Tuesday's Short - Memory's Return

This week’s short story takes us from the creation of a science fiction vigilante to the urban fantasy world of pixie-dust crime and paranormal investigation. Welcome to Memory's Return.
I don’t remember how I got in the alley, at least, not when I first wake up—and I don’t remember the names of these friendly faces making sure I’m okay, but it’s coming back. I just wish it would come back faster, because one of these faces is all kinds of wrong underneath the friendly veneer, with an agenda all their own, and they don’t mind putting my team in danger. If I don’t remember the whos and whats and whys real soon, one, or all, of us is going to end up dead, and who’s going to save the pixies then?Memory's Return


Hands caressed me in the dark, strong hands, narrow fingered and callous palmed, but gentle.

“She’ll live.”
And I realised the hands had not been caressing me, so much as checking for injuries, and it was dark because my eyes were closed. A finger lifted one of my eyelids, and I caught sight of a blurry face.

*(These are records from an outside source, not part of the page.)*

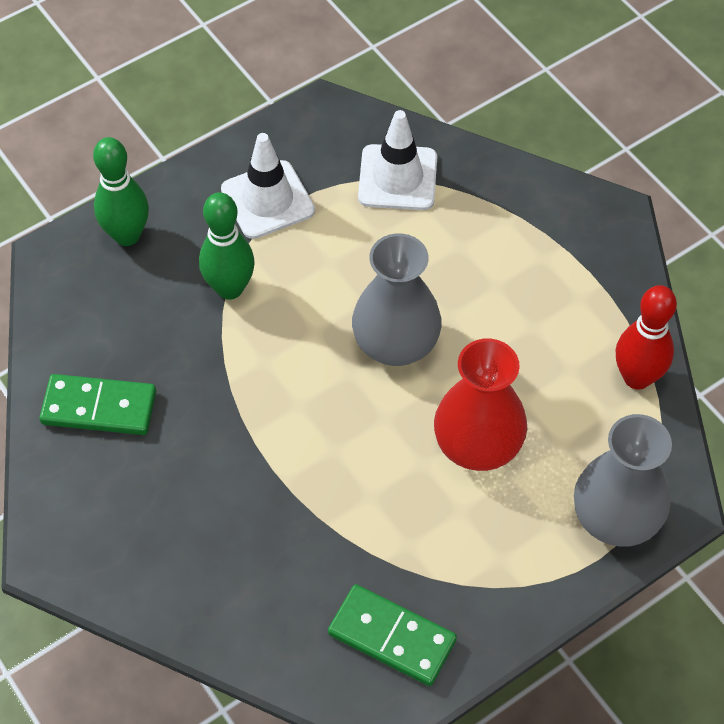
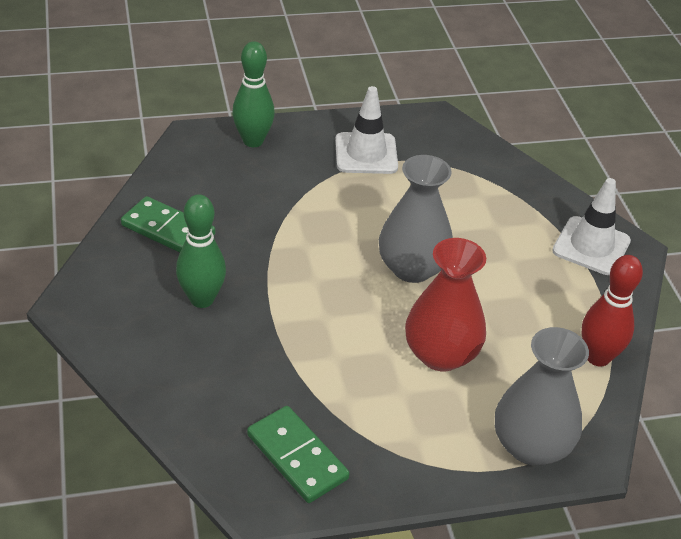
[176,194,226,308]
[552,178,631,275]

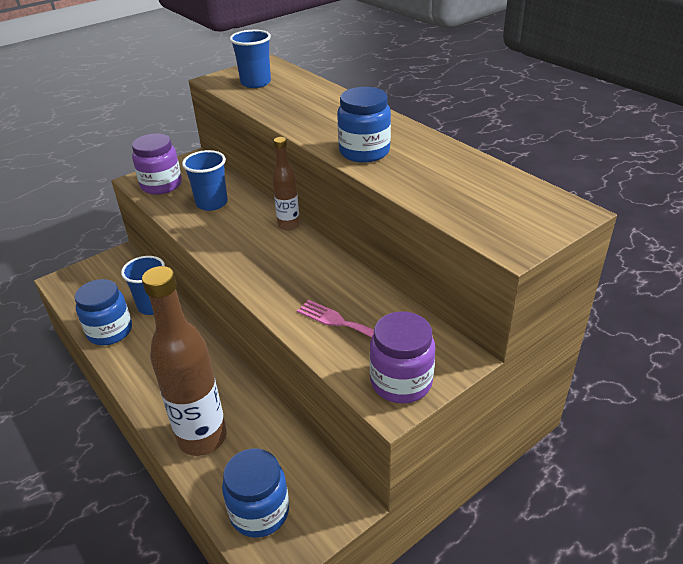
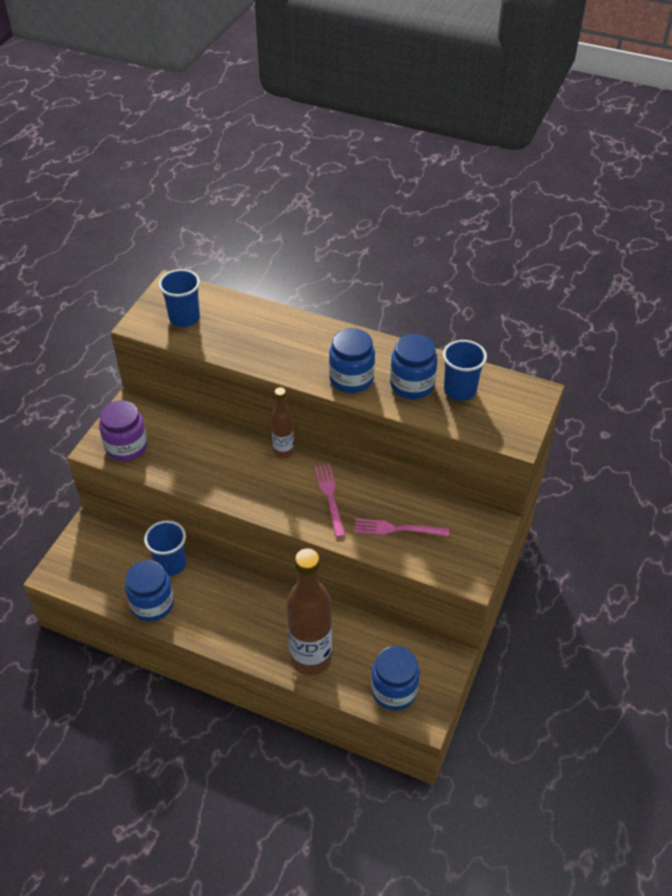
[315,464,346,538]
[390,334,437,399]
[443,340,487,401]
[370,312,435,403] (first image)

“You back?” the same voice asked, and my eye was allowed to close, again.
“Sure,” I said, and my voice sounded like I’d been breathing night club smoke and singing at the top of my lungs all night.
Actually, that sounded right, and also kinda wrong. I didn’t go to nightclubs. Never… ever… oh wait a minute. I sat up, and wrapped my arms around my knees, forcing my eyes to open as I did so. Smokey smell, minor injuries, smoke-scalded throat, and bruised. I rested my chin on my knees, and watched as my friends and colleagues shuffled around into view.

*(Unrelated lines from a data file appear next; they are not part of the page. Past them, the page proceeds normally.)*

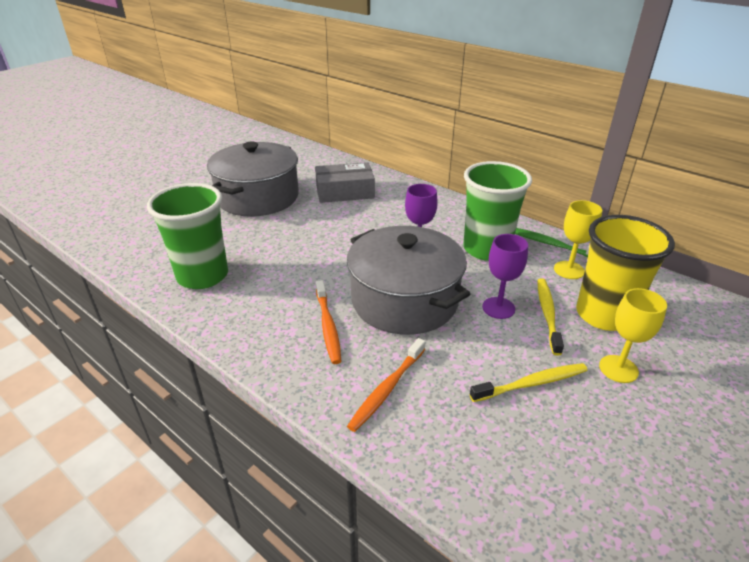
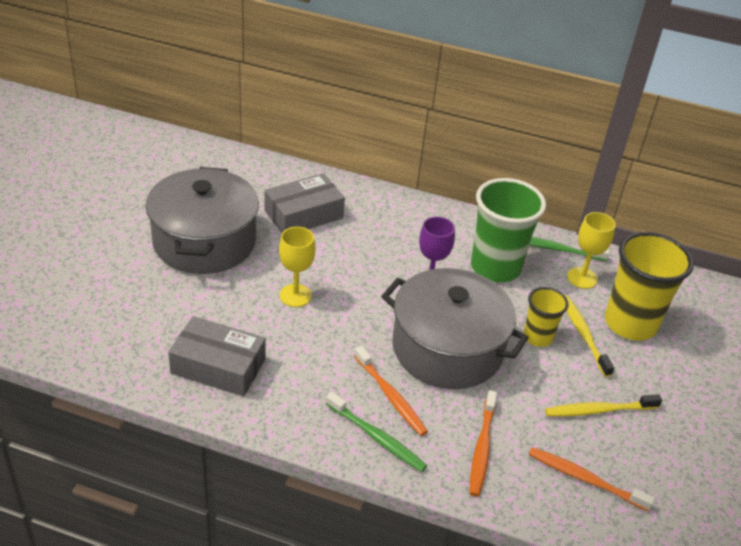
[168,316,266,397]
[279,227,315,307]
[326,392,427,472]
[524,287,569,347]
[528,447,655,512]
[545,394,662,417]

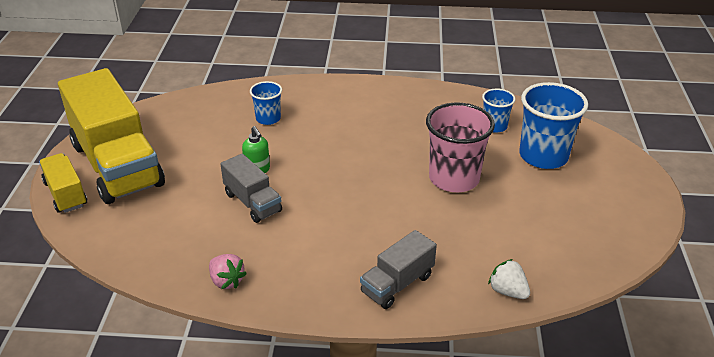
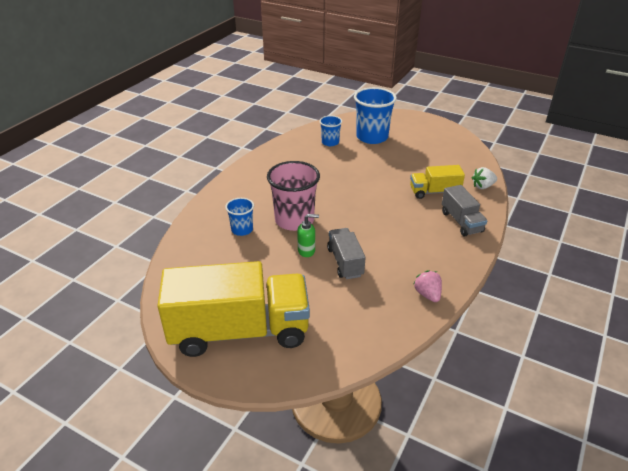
[267,161,320,231]
[327,228,366,279]
[410,165,465,199]
[413,270,442,302]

“We didn’t stop them, did we?” I asked, and, even to me, my voice sounded bleak.
I didn’t care. My voice matched my mood, crashing depression, an inexorable sense of loss. I wish I could explain why… or maybe not. Maybe that last feeling was something I needed to explore on my own. Yeah, definitely maybe.
I stared at the half circle of solemn faces in front of me, and tried to put names to them. The dark one right in front of me, the one belonging to the guy holding me by both shoulders, that face was one I really should remember. I stared at him, feeling my eyebrows coming together in a frown as I tried to place him.

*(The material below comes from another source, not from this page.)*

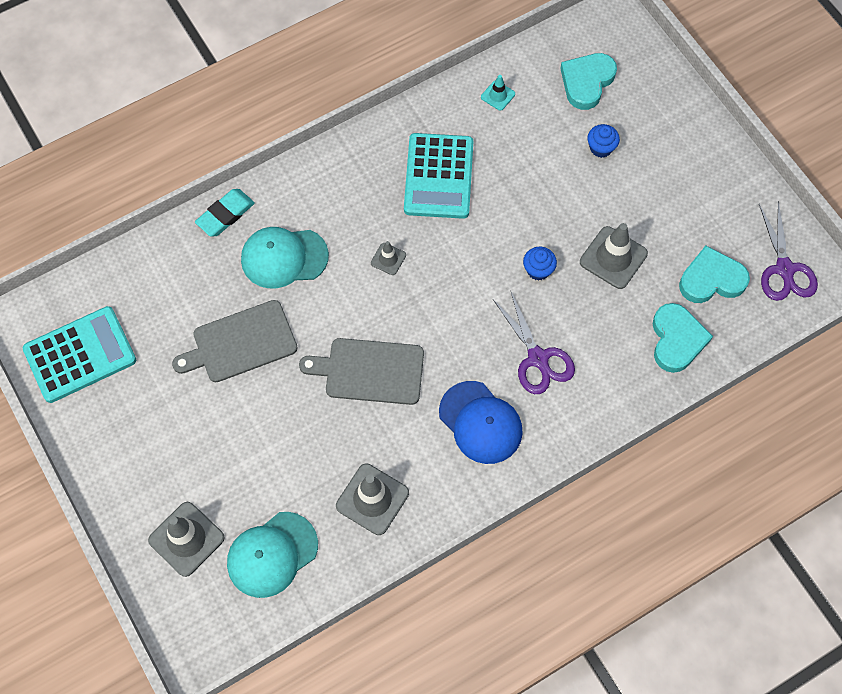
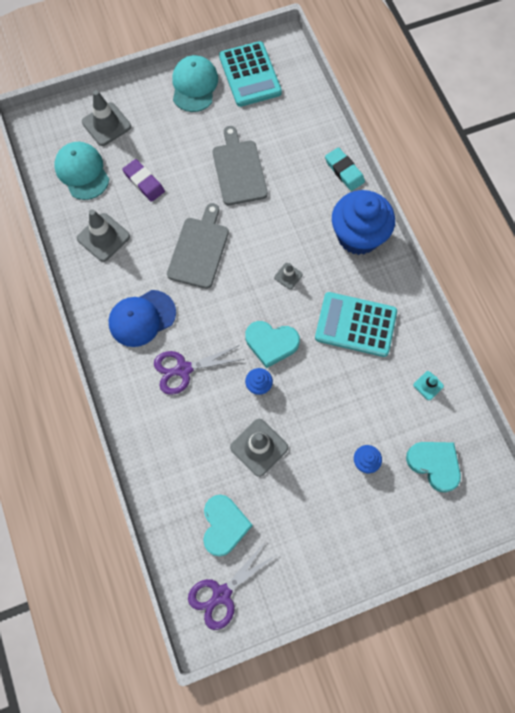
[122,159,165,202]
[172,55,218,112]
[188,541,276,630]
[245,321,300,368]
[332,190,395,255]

His dark eyes stared back into mine. They were brown, a brown so dark it was almost black. I loved those eyes… and that brought back another association: those hands—narrow fingered, callous palmed, and gentle, so very, very gentle. I reached out and touched my fingertips to his cheek.
“I love you,” I said, and his eyes widened in utter, terrible surprise.
His reaction made me wonder, as I watched the expressions crossing his face, I identified fear, wonder, sheer delight, and unspoken horror. It made me want to laugh and cry and apologise all at once—and, judging from the reactions of those around us, we weren’t alone.
I took my hand away from his cheek, and wrapped it back around my knees. I kept staring, frowning harder as I tried to rediscover his name—and maybe something more, like what he was when he wasn’t rescuing damsels in distress, or confusing the hell out of me.
“Hey, Oni, you okay?”
I saw his mouth move, heard the words come out, and the world shuddered.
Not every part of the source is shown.